ソニーが発表したハイエンドスマートフォン「Xperia 1 IV」。望遠側のカメラに光学ズームを搭載し、3つのカメラで高速センサーを採用したことで、AFや連写性能を向上させるなど、順当な機能向上を果たしています。
発売はまだ先の6月上旬以降ですが、今回、カメラ撮影が可能な実機が公開されましたので、撮影した画像を含めた実機のインプレッションをお届けします。ただし、現時点で試用できたのは評価機のため、発売時の画質とは異なる可能性があります。ご承知おきください。
Xperia 1 IVは、35mm判換算時16mm、24mm、85-125mmという3つのカメラを搭載したスマートフォンです。前モデルに比べて望遠カメラが70/105mmの切り替え式から光学ズームに変更されました。
85mmといえばポートレートでもよく使われる焦点距離で、それを狙って開発したといいます。開放F値はF2.3~F2.8で、Xperia 1 IIIと同等。ズームレンズとして考えれば比較的明るめでしょう。
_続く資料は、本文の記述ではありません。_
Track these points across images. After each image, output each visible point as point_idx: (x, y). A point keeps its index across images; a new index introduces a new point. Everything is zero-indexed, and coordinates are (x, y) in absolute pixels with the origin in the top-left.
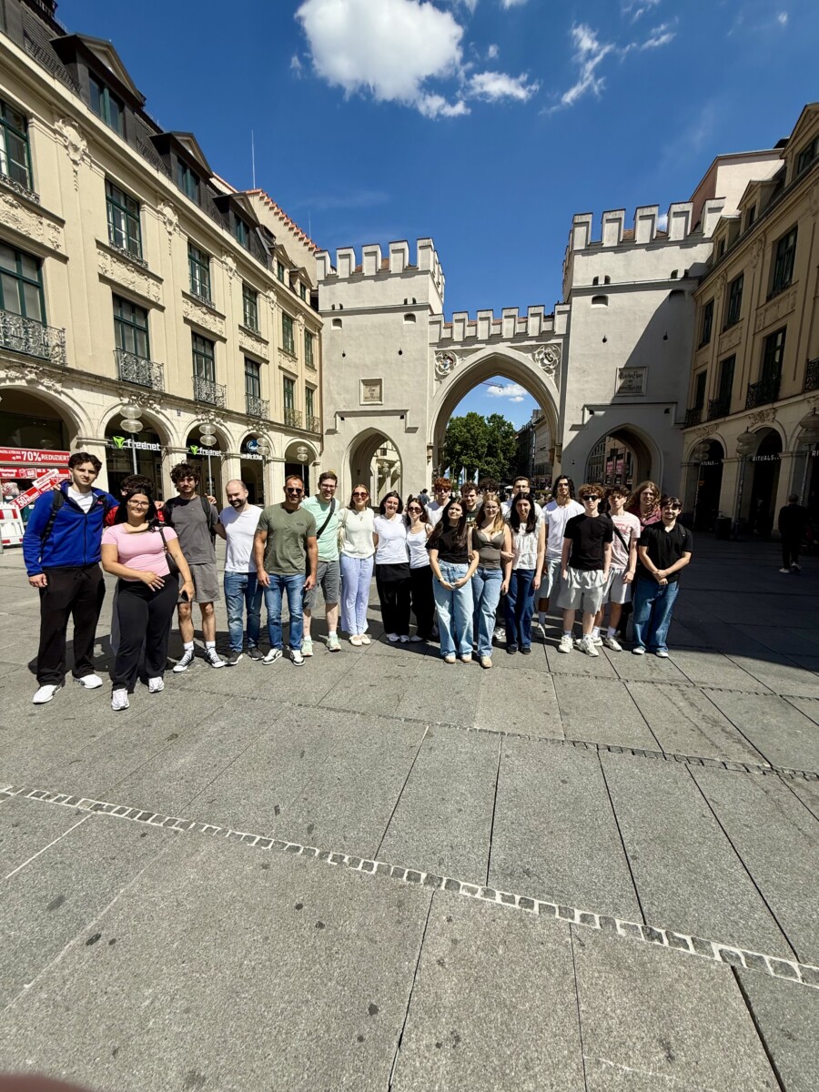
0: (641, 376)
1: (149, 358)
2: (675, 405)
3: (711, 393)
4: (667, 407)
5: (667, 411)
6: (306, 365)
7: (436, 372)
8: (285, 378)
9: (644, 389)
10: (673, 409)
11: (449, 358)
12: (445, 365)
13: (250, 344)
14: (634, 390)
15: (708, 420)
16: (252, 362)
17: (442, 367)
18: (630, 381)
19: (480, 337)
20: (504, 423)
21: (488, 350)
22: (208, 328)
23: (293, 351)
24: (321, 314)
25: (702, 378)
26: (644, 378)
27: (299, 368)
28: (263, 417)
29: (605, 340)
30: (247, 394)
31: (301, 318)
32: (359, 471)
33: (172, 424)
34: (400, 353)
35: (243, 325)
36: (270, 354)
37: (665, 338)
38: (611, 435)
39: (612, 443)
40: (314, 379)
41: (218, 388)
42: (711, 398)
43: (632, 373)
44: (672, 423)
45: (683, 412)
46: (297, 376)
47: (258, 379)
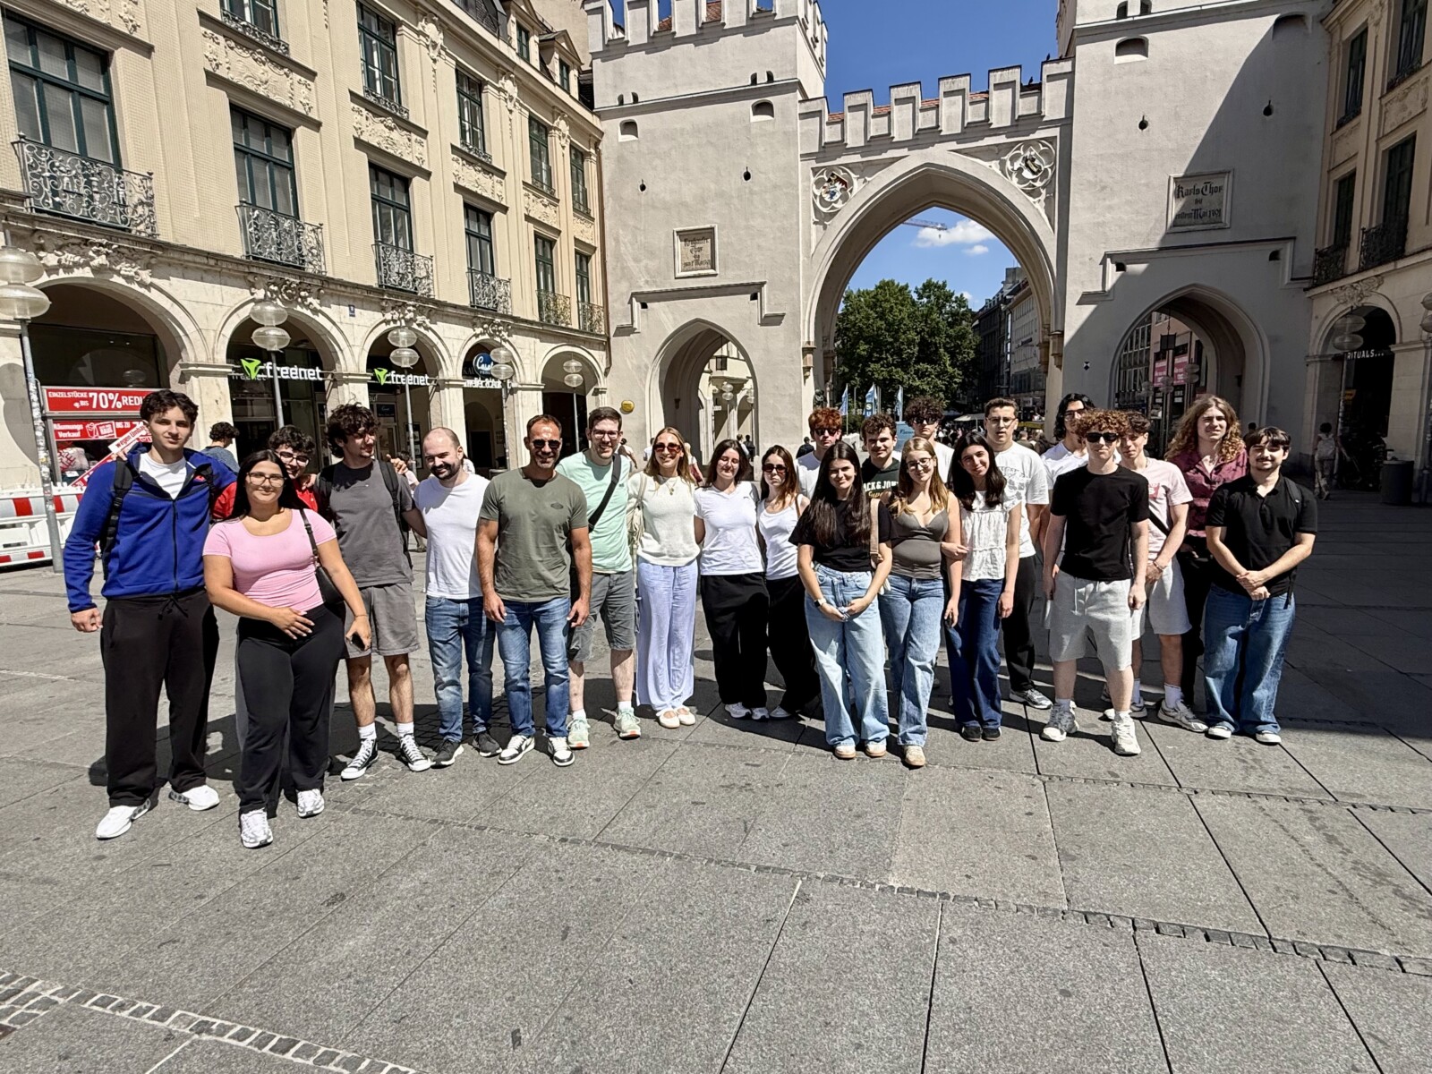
0: (1221, 188)
1: (297, 217)
2: (1289, 245)
3: (1365, 213)
4: (1273, 247)
5: (1274, 256)
6: (574, 209)
7: (816, 209)
8: (537, 236)
9: (1225, 218)
10: (1287, 250)
11: (839, 179)
12: (833, 194)
13: (473, 179)
14: (1206, 219)
15: (1361, 270)
16: (478, 211)
17: (827, 197)
18: (1197, 201)
19: (897, 136)
20: (948, 296)
21: (913, 160)
22: (398, 155)
23: (550, 186)
24: (599, 115)
25: (1346, 185)
26: (1226, 196)
27: (562, 218)
28: (501, 310)
29: (1143, 125)
30: (470, 270)
31: (562, 125)
32: (677, 401)
33: (342, 332)
34: (747, 176)
35: (458, 144)
36: (511, 192)
37: (1268, 111)
38: (1161, 310)
39: (1163, 325)
40: (590, 235)
41: (419, 261)
42: (1365, 225)
43: (1200, 186)
44: (1287, 280)
45: (1308, 258)
46: (559, 232)
47: (490, 242)
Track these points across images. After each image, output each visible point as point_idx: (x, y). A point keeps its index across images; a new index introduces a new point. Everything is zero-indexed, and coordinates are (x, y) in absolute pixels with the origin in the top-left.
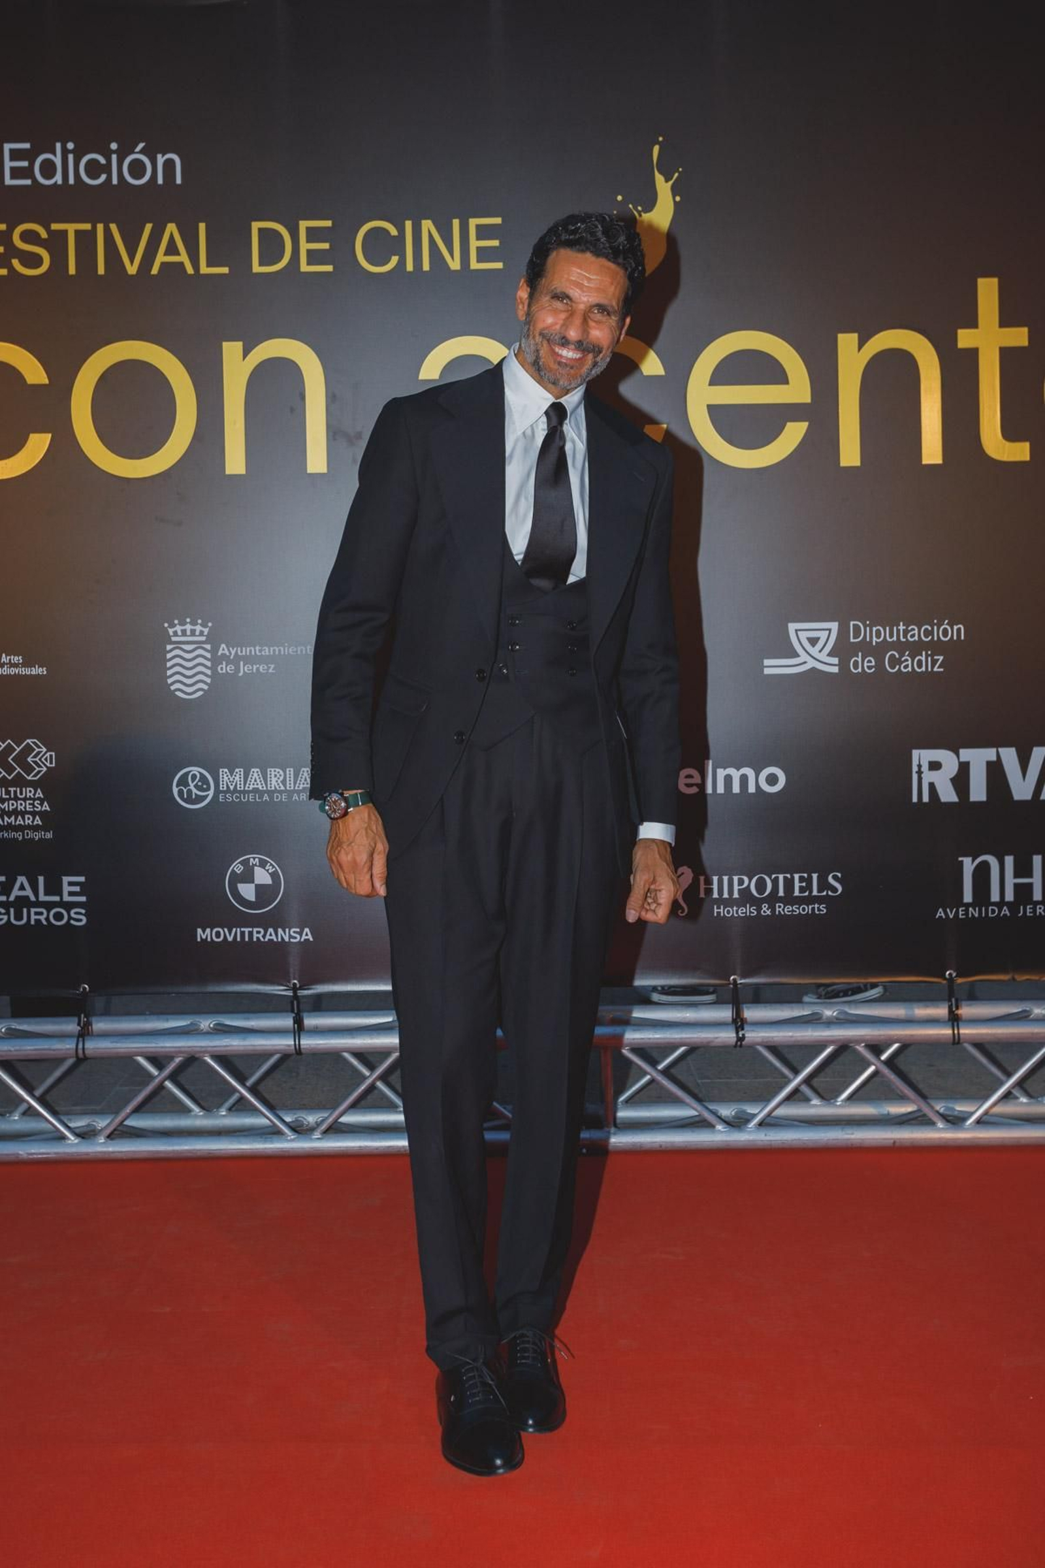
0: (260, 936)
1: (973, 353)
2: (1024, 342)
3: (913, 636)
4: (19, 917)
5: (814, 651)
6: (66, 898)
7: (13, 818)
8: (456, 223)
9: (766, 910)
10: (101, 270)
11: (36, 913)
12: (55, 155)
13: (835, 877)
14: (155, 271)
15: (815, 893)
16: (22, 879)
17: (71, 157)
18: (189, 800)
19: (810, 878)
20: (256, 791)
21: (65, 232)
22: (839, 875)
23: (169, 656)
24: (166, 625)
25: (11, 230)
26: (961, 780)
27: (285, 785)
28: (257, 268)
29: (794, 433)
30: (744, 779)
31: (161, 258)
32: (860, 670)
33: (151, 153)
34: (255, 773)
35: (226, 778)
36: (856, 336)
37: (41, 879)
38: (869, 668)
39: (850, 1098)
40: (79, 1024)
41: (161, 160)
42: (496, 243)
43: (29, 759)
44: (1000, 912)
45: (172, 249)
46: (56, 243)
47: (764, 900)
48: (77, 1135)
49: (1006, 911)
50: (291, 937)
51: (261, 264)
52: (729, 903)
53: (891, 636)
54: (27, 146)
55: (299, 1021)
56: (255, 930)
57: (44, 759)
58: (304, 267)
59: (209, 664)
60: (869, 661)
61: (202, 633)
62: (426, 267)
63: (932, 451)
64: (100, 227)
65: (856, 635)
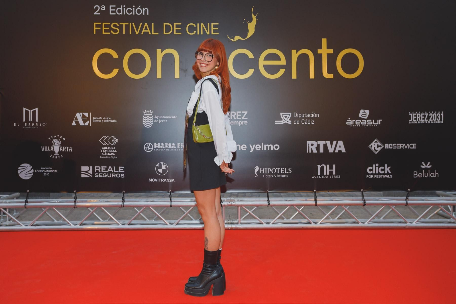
0: (163, 180)
1: (321, 55)
2: (332, 52)
3: (308, 116)
4: (109, 175)
5: (286, 119)
6: (120, 171)
7: (108, 154)
8: (209, 24)
9: (275, 176)
10: (130, 33)
11: (113, 175)
12: (121, 8)
13: (290, 169)
14: (142, 33)
15: (286, 172)
16: (110, 167)
17: (124, 9)
18: (147, 150)
19: (284, 170)
20: (162, 148)
21: (123, 25)
22: (291, 168)
23: (144, 118)
24: (143, 111)
25: (111, 24)
26: (318, 148)
27: (169, 147)
28: (165, 33)
29: (282, 71)
30: (270, 147)
31: (144, 31)
32: (296, 123)
33: (142, 8)
34: (162, 144)
35: (156, 145)
36: (296, 50)
37: (114, 167)
38: (298, 123)
39: (293, 219)
40: (122, 199)
41: (144, 9)
42: (217, 29)
43: (112, 141)
44: (326, 177)
45: (146, 29)
46: (121, 27)
47: (275, 174)
48: (122, 224)
49: (327, 177)
50: (170, 181)
51: (165, 32)
52: (267, 174)
53: (303, 116)
54: (115, 6)
55: (171, 200)
56: (162, 179)
57: (115, 141)
58: (175, 33)
59: (152, 120)
60: (298, 121)
61: (151, 113)
62: (202, 33)
63: (312, 76)
64: (130, 24)
65: (295, 116)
ズームレンジは1.4倍程度なので、Xperia 1 IIIの焦点切り替え式で途中をデジタルズームにした場合と比べても、それほど急激な画質の向上は考えにくいところ。ソニーによれば、光学ズームによって特に動画での画質向上が見込めると話しています。
実際に撮影してみると、センサーサイズの大きいメインカメラの画質は従来通り満足できそうなレベル。レンズの実焦点距離も変わらないので、画質は従来と同等でしょう。
望遠カメラは、レンズの実焦点距離を見る限り、Xperia 1 IIIの105mm側と、本機の望遠端の125mmが、同じ14.5mmとなっています。Xperia 1 IVの望遠カメラのセンサーは小型化しているため、実焦点距離が同じでも35mm判換算焦点距離は伸びるため、このような形になったのでしょう。ソニー側によれば、高速センサーのスペックと求める焦点距離を考えてこうした形になったそうです。
画質に関しては、まだ評価版なので厳密にはコメントしませんが、静止画ではあまり大きな差はないように感じます。ただ、特に16、24、85mmという焦点距離は、見慣れているせいか従来よりも扱いやすく感じます。
実際に動画の画質が向上しているのであれば、16~375mmまでのシームレスズームもあってより利便性が高そうです。動画のシームレスズームは、レンズ切り替え時のカクツキが大きめ。これは、レンズが縦に並ぶXperia 1 IVの構造上、完全に補正するのは難しいとのことです。その辺りは、iPhoneのような構造の方が補正はしやすいそうです。
レンズ切り替えによって色味の変化がありますが、その影響を最小限にするようにハードウェアレベルで工夫していると言います。いずれにしてもズーミングに伴うカクツキはありますが、1回の撮影で超広角から望遠まで撮影できるという点はメリットでしょう。
新しいアプリ「Videography Pro」も魅力。Xperia 1 IIIまでは、カメラアプリ「Photography Pro」アプリのベーシックモードで動画撮影ができましたが、Photo Proのカメラ機能に比べて単純な撮影しかできませんでした。逆に、動画専用アプリの「Cinematography Pro」は、プロ向けすぎて、一般用途には過剰。
そこで搭載されたVideography Proアプリは、Photography Proのようなちょっと凝った撮影が出くる動画アプリとして重宝しそうです。Photography Proでも、動画を撮影したいときはベーシックモードに切り替えて動画モードに切り替えるという二度手間があるので、アプリを起動しなおすPhotography ProとVideography Proの使い分けとどちらが面倒かと言われると微妙な印象でした。
現時点で画質評価はできませんが、望遠レンズの刷新とセンサーの高速化は特徴的な機能で、特に動画を重視したい人には、新アプリVideo Proを含めて、利便性の高い製品になりそうだと感じました。